Explore the material:
[1] According to the passage on operator error in safety-critical systems, what did the Kemeny Commission's report conclude about the Three Mile Island accident?
[2] Carry on the passage about operator error and safety-critical software design, beginning right after its final sentence.

Document section:
^^^^^^^^

Three Mile Island is a classic example of the misattributing of an accident to operators and the use of hindsight to label operators' actions as erroneous. Operators are usually blamed for this accident although the accident sequence was initiated and compounded by equipment failure that was completely independent of operator action. Furthermore, the major errors of the operators could only have been seen after the fact; at the time, there was not enough information about what was going on in the plant to make better decisions. In fact, the events that occurred have been labelled as inevitable given the existing instrumentation [7]: They were a direct function of the electromechanical system design. For example, the computer was hours behind in printing out alarms and information although decisions had to be made in minutes, the instrumentation was unreadable under emergency conditions, and the wrong information was provided. Prior to the Three Mile Island accident, nuclear engineers took little interest in operator interface design. The Kemeny Commission's report on the accident concluded that the operator error was precipitated and compounded by basic flaws in system design [20].

The Vincennes (Iranian Airbus) incident is well known, but many other less-publicized accidents have occurred due to poor design of the human/computer interface. At one chemical plant in Britain, a computer printed a long list of alarms when a power failure occurred. The design team had assumed that in such a situation the operator would immediately trip (shutdown) the plant. Instead, the operator watched the computer print the list of alarms and wondered what to do. The operator should not bear the responsibility alone here; if any person is overloaded with too much information, they are most likely to do nothing while they try to understand the situation [21].

A basic understanding of human psychology and behavior is a prerequisite for user interface design that is commonly missing from software engineering education. A design, for example, that involves displaying data or instructions on a screen for an operator to check and to verify by pressing the enter button will, over time and after few errors are found, result in the operator getting into the habit of pressing the enter key multiple times in rapid succession. Most of us have fallen into this trap ourselves.

The solution is obvious. Software engineers must take human factors more seriously and human engineering experts must be involved in the design of safety-critical software interfaces.

bulletThe early steam engines had low standards of workmanship, and engineers lacked proper training and skills.

Building safety-critical software requires special skills and knowledge on the part of both developers and management. Like any quickly developing technology, demand for qualified personnel has outstripped the supply, and appreciation of the skills and training necessary is often lacking.

^^^^^^^^

Provided material:
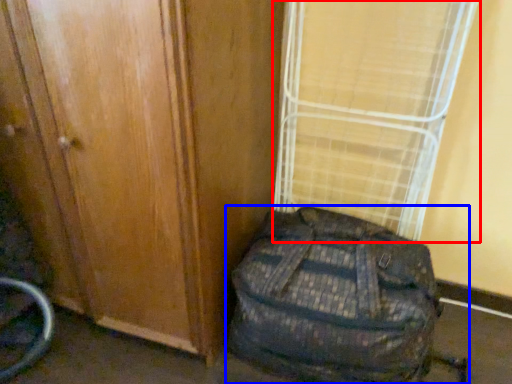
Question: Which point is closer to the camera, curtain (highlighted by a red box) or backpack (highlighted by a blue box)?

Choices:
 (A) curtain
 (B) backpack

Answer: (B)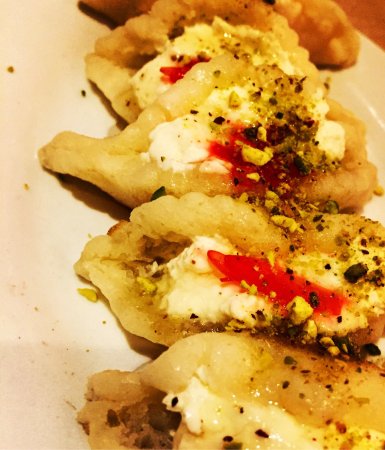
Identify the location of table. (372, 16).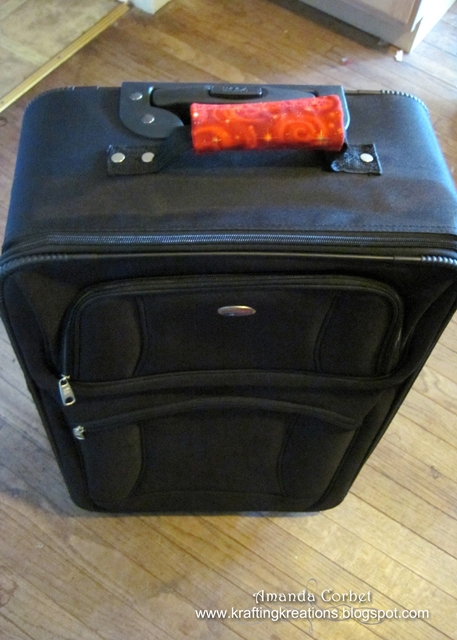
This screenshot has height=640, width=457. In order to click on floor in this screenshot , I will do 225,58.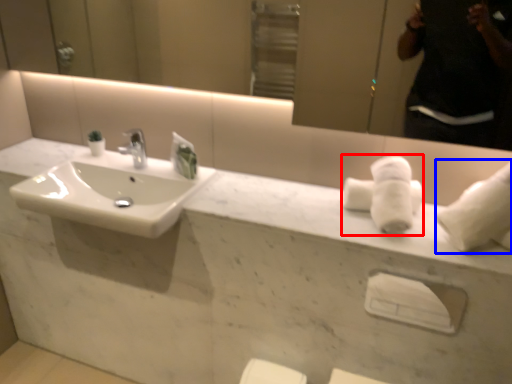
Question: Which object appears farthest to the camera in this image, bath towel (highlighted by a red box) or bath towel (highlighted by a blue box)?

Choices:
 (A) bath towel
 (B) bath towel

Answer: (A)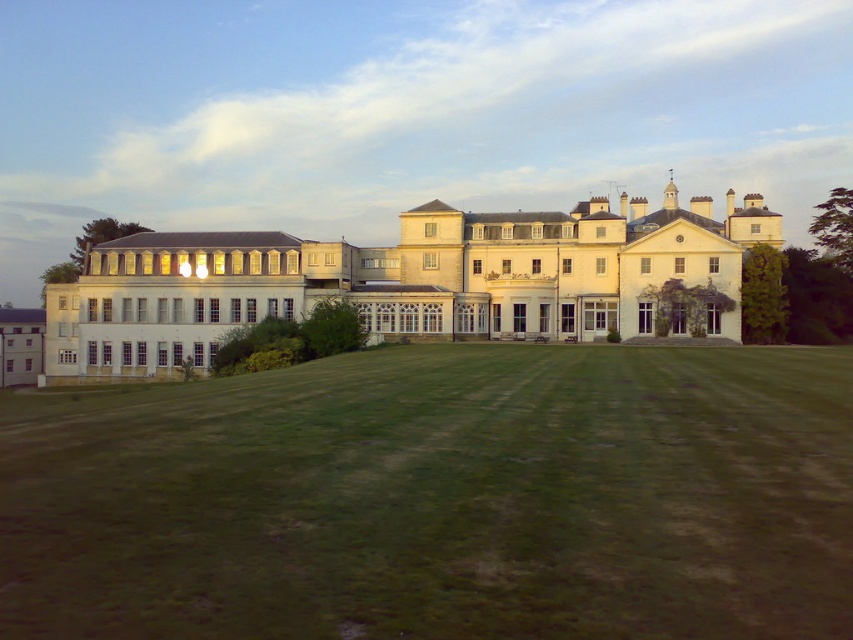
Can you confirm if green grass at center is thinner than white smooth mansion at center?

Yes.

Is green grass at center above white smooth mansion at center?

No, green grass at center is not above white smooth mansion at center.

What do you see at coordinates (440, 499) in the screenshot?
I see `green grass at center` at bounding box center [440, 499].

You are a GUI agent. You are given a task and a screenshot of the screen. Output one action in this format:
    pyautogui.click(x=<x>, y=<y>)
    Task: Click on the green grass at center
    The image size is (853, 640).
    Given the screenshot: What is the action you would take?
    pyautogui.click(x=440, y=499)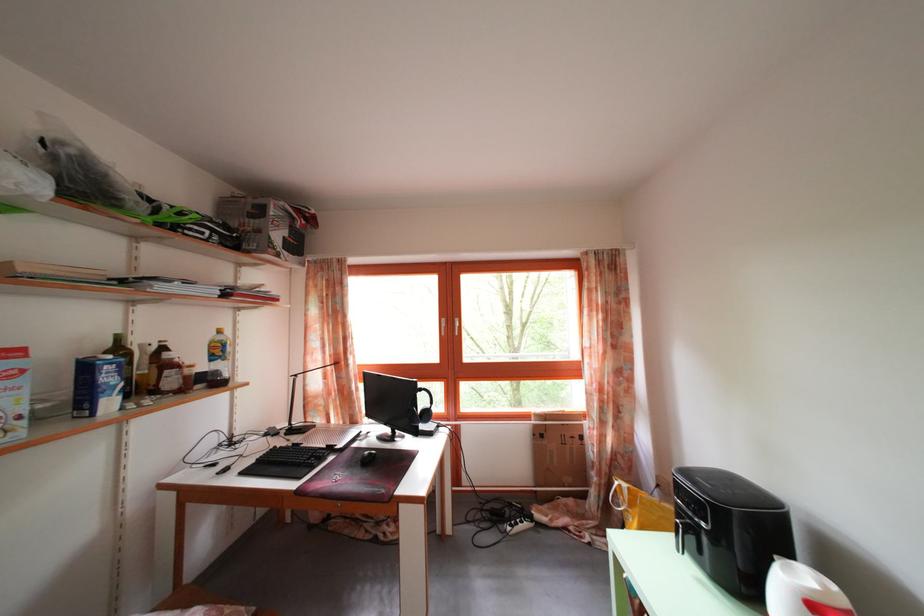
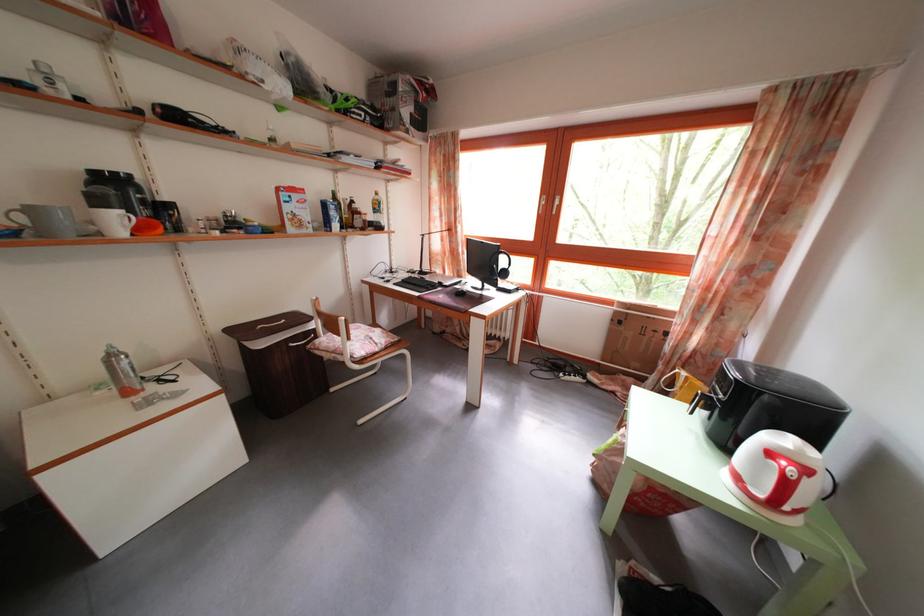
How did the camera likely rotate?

^^^^^^^^

Answer section:
[1] It concluded that the operator error was precipitated and compounded by basic flaws in system design.

[2]
Too often education in software engineering is behind the state-of-the-art, and it narrowly focuses on computer skills without providing training in basic engineering skills. All too typical is the man with a degree in nuclear engineering who told me that he builds software to control aircraft although he does not really understand basic aeronautical principles (and, I suspect, software engineering principles). People lacking in-depth knowledge of software engineering or the application area, and sometimes both, can be found building safety-critical software.

Many government standards in the U.S. require critical engineering projects to have at least one licensed Professional Engineer on their staff. System Safety Engineers have additional licensing requirements in many states. The standards do not usually require that every engineer on a project have a Professional Engineering or Safety Engineering license; however, a license is required for those holding certain positions on the project such as lead engineer or system safety manager, along with requirements that they accept responsibility for assuring that the highest engineering standards and ethics are practiced. Nothing similar exists for any of the Software Engineers who are working on the same projects.

In his campaign against high-voltage electricity, Edison warned against the problems of poor workmanship and ignorance on the part of the majority of electrical contractors just as Watt had emphasized the personal moral responsibility of the engineer to ensure a safe and efficient steam engine and the culpability of the engineer in case of accidents [10]. If we in software engineering do not ourselves insist on establishing minimum levels of competency and safety, then the government will step in and do it for us. The public expects and has the right to expect that dangerous systems are built using the safest technology available.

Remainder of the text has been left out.